**Provided passage**
Bases: MediaIO[Image]

Source code in vllm/multimodal/media/image.py
class ImageMediaIO(MediaIO[Image.Image]):
    def __init__(self, image_mode: str = "RGB", **kwargs) -> None:
        super().__init__()

        self.image_mode = image_mode
        # `kwargs` contains custom arguments from
        # --media-io-kwargs for this modality.
        # They can be passed to the underlying
        # media loaders (e.g. custom implementations)
        # for flexible control.
        self.kwargs = kwargs

        # Extract RGBA background color from kwargs if provided
        # Default to white background for backward compatibility
        rgba_bg = kwargs.get("rgba_background_color", (255, 255, 255))
        # Convert list to tuple for consistency
        if isinstance(rgba_bg, list):
            rgba_bg = tuple(rgba_bg)

        # Validate rgba_background_color format
        if not (
            isinstance(rgba_bg, tuple)
            and len(rgba_bg) == 3
            and all(isinstance(c, int) and 0 <= c <= 255 for c in rgba_bg)
        ):
            raise ValueError(
                "rgba_background_color must be a list or tuple of 3 integers "

**Supplied data**
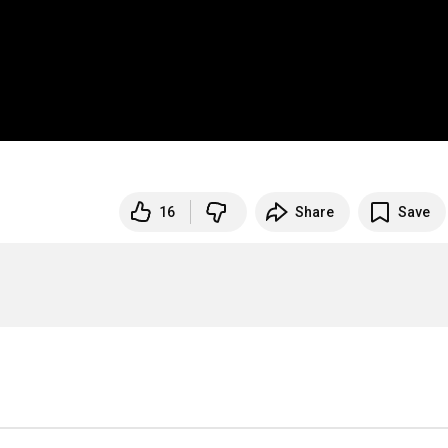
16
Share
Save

**Using the information**
A: Rewrite the ImageMediaIO source code starting at "# for flexible" and ending at "(255, 255, 255))", with "white" changed to "black".
B: Carry on the ImageMediaIO source code from the point where it stops.

**Exercise results**
A:
# for flexible control.
        self.kwargs = kwargs

        # Extract RGBA background color from kwargs if provided
        # Default to black background for backward compatibility
        rgba_bg = kwargs.get("rgba_background_color", (255, 255, 255))

B:
                "in the range [0, 255]."
            )
        self.rgba_background_color = rgba_bg

    def _convert_image_mode(
        self, image: Image.Image | MediaWithBytes[Image.Image]
    ) -> Image.Image:
        """Convert image mode with custom background color."""
        if isinstance(image, MediaWithBytes):
            image = image.media
        if image.mode == self.image_mode:
            return image
        elif image.mode == "RGBA" and self.image_mode == "RGB":
            return rgba_to_rgb(image, self.rgba_background_color)
        else:
            return convert_image_mode(image, self.image_mode)

    def load_bytes(self, data: bytes) -> MediaWithBytes[Image.Image]:
        image = Image.open(BytesIO(data))
        return MediaWithBytes(self._convert_image_mode(image), data)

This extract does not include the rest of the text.